Ausgewählter Auszug
++++++++++++++++++++

Die SPD hätte es auch lernen können von ihrem Karl Schiller, sagt ein AfD-Mann. Karl wer? Werden sich die meisten in der sozialdemokratischen Fraktion gefragt haben. Und von Wolfgang Schäuble.
Zu Middelbergs Schwimmbadfalle: Hat nicht gerade die Bundesregierung den Ministerpräsidenten einen milliardenteuren Geldsegen beschert, von dem sie einen Teil gleich weiterreichen sollen an die Kommunen, auch die mit den Pleite-Bädern? Und seit wann fallen sanierte Schwimmbäder unter „Investition“?
Es gibt noch ein paar Risiken, wenn der Staat auf einmal Wirtschaft „spielen“ will. Nämlich, dass er sich übernimmt. Etwa bei den europäischen Defizitregeln. Christian Haase macht darauf aufmerksam, dass die Niederländer gerade dabei sind, sich ein Defizitverfahren aus Brüssel an den Hals zu holen, weil sie schon gemacht haben, was Merz und Klingbeil und Co. gerade veranstalten: Die Schuldenquote heraufsetzen.
Mehr Schulden sind möglich, Herr Klingbeil? Ansichtssache
„Vorsicht an der Bahnsteigkarte“, sagt Haase. Der Mann ist haushaltspolitischer Sprecher der Union, er weiß, wovon er redet. Und weil doch immer von den „Schuldenfreunden“ gesagt werde, Deutschland könne noch mehr Kredite aufnehmen. Im Vergleich mit Frankreich und Spanien stimmt das, aber im Vergleich der „frugalen Vier“, den Staaten, die wie Dänemark, Österreich und die Niederlande sparsam sind, mache Deutschland jetzt die höchsten Schulden. Das kann dem Euro schaden, das kann Europa politisch schaden, dann ist auch ein demokratisches Stabilitätsrisiko. Von wegen „letzte Chance“.

++++++++++++++++++++

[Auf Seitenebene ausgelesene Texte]
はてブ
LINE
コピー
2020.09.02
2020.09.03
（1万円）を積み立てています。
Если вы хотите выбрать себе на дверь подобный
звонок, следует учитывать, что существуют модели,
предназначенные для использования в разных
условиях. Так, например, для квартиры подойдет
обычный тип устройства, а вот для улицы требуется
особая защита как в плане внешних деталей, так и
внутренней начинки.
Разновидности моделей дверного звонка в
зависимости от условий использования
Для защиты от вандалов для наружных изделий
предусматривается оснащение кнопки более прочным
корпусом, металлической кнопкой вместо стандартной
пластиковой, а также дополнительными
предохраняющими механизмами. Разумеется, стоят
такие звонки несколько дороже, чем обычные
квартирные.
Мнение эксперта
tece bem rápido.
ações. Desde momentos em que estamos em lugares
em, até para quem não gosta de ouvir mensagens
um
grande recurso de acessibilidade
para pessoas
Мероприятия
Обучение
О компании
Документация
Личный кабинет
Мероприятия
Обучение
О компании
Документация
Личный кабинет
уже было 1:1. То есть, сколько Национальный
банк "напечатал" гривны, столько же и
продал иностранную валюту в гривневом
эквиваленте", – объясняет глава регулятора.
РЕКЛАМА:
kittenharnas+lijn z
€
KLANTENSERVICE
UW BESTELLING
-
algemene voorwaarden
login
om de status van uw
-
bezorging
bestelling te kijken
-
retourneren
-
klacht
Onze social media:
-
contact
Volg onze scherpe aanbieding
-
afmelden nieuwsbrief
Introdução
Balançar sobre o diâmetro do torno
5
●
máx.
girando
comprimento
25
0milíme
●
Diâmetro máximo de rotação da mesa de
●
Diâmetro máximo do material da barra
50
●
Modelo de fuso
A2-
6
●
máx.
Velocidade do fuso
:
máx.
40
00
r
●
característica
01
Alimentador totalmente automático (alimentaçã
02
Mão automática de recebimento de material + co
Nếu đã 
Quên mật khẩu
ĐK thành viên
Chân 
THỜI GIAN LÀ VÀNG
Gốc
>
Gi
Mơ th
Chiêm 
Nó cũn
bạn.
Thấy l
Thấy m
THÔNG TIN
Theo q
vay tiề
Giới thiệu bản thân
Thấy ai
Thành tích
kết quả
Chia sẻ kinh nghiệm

++++++++++++++++++++

Zu erledigende Aufgaben
• A. Fasse den Absatz des Auszugs, der mit „Es gibt noch ein paar Risiken“ beginnt, als kurze Stichpunktliste mit seinen wichtigsten Fakten zusammen.
• B. Welches Amt hat Christian Haase laut dem Auszug?
• C. Schreibe den Auszug über die deutsche Schuldenpolitik nach seinem letzten Satz weiter.

Antworten der Reihe nach
• A.
- Will der Staat Wirtschaft „spielen“, droht er sich zu übernehmen, etwa bei den europäischen Defizitregeln.
- Christian Haase weist darauf hin, dass sich die Niederländer gerade ein Defizitverfahren aus Brüssel einhandeln.
- Der Grund ist, dass sie ihre Schuldenquote bereits heraufgesetzt haben, so wie es Merz, Klingbeil und Co. jetzt tun.

• B. Er ist haushaltspolitischer Sprecher der Union.

• C.
Klingbeil sagt, sein Finanzministerium werde unter seiner Führung jetzt zum „Investitionsministerium“. Wenn man bedenkt, dass der Staat der denkbar schlechteste Investor ist, weil er beim Geldausgeben kein Eigeninteresse hat, ihm also die Schmerzempfindlichkeit von Privatinvestoren fehlt, kann man es auch als Drohung verstehen.
Jetzt läuft eine gigantische Wette
Aber – stimmt das überhaupt? Die Sozialquote steigt in den nächsten Jahren. Die Investitionsquote sinkt – von 12,5 auf 8,4 Prozent in vier Jahren. Der Zinsdienst explodiert dagegen: Heute zahlt Deutschland für seine Zinsen 30 Milliarden. In nur vier Jahren werden es 61,9 Milliarden sein.
Noch einmal zurück zum Anfang. Zu der Wette, die Merz und Klingbeil eingehen. Tatsächlich wird der politische Spielraum, den eine Regierung überhaupt hat, immer kleiner. Und: 60 Milliarden für Zinsen für Schulden auszugeben, ist unsozial und generationen-ungerecht: Das Geld fließt in ein Fass ohne Boden.
Kommen die Reformen nicht, ist die Zeit weg. Und das Geld auch. Neun deutsche Bundeskanzler haben in 75 Jahren 1700 Milliarden Schulden angehäuft. Der Zehnte braucht wohl nur vier Jahre, um die Hälfte davon noch einmal obendrauf zu setzen.
Kommen jetzt wenigstens goldene Zeiten nach Deutschland zurück?
Die Wette läuft.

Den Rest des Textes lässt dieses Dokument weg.